Task to complete: Please restate each line of the data that follows word for word, skipping any image.

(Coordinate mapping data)

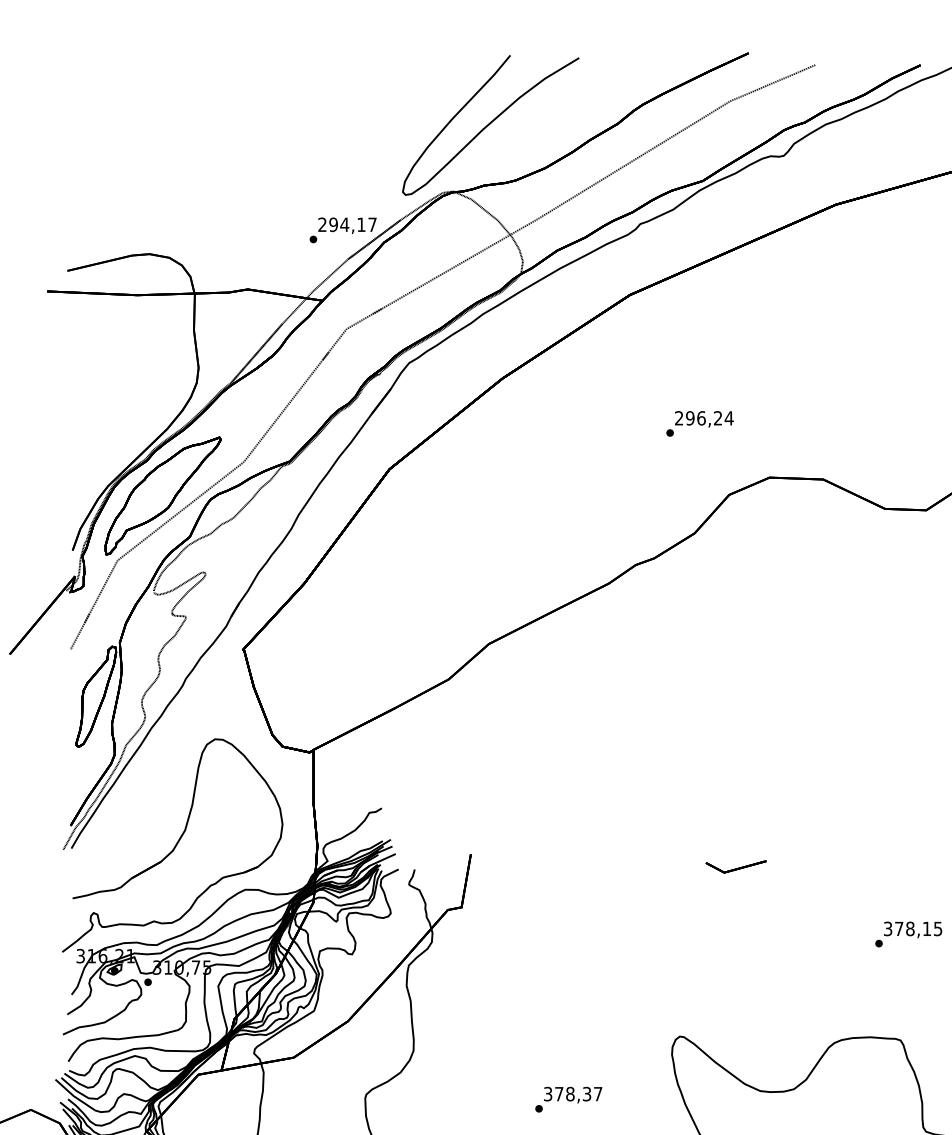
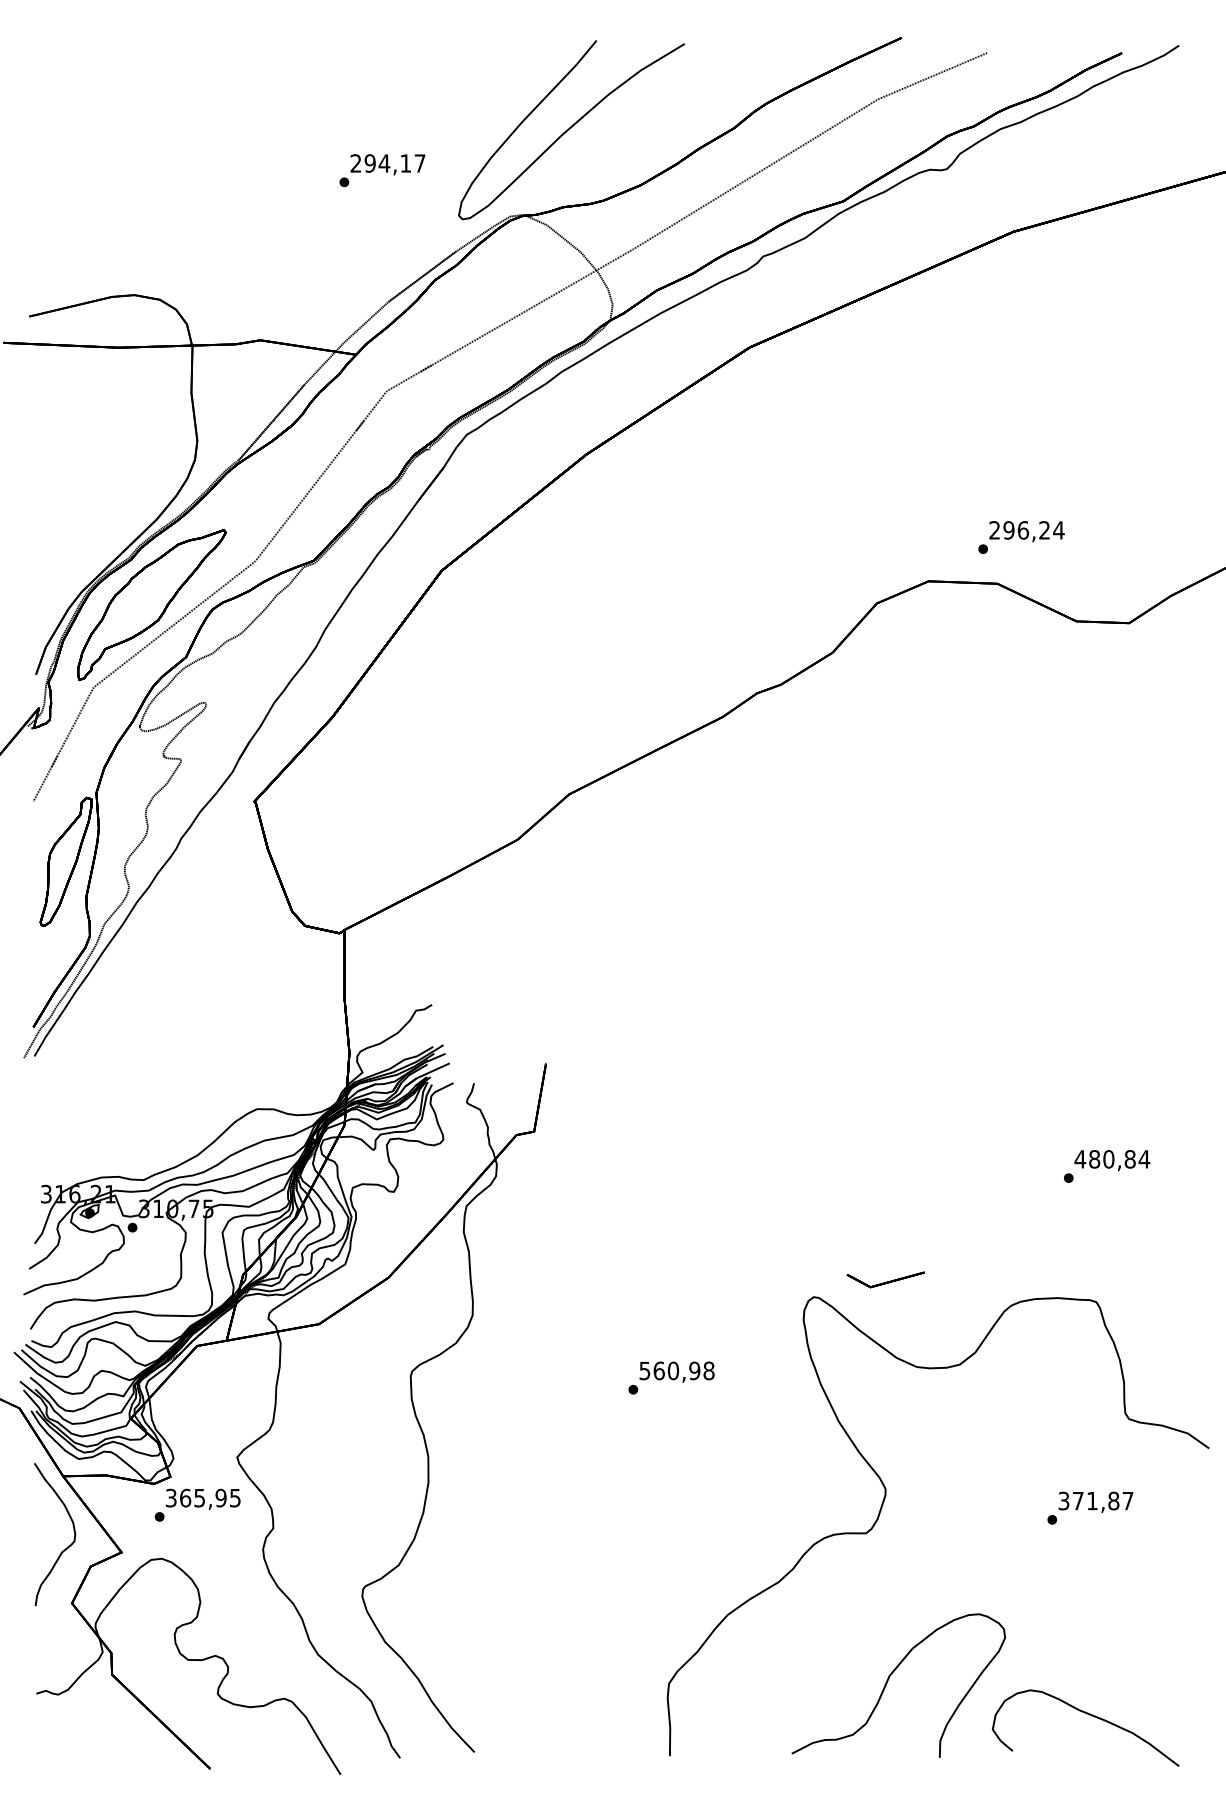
text: (343, 230) -> (382, 170), moved
text: (700, 423) -> (1021, 537), moved
part: (172, 845) -> (163, 1052), removed
part: (735, 866) -> (885, 1279), moved
text: (913, 929) -> (1112, 1159), 378,15 -> 480,84
text: (573, 1093) -> (677, 1370), 378,37 -> 560,98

Written answer:
text: (343, 230) -> (382, 170), moved
text: (700, 423) -> (1021, 537), moved
part: (172, 845) -> (163, 1052), removed
part: (735, 866) -> (885, 1279), moved
text: (913, 929) -> (1112, 1159), 378,15 -> 480,84
text: (573, 1093) -> (677, 1370), 378,37 -> 560,98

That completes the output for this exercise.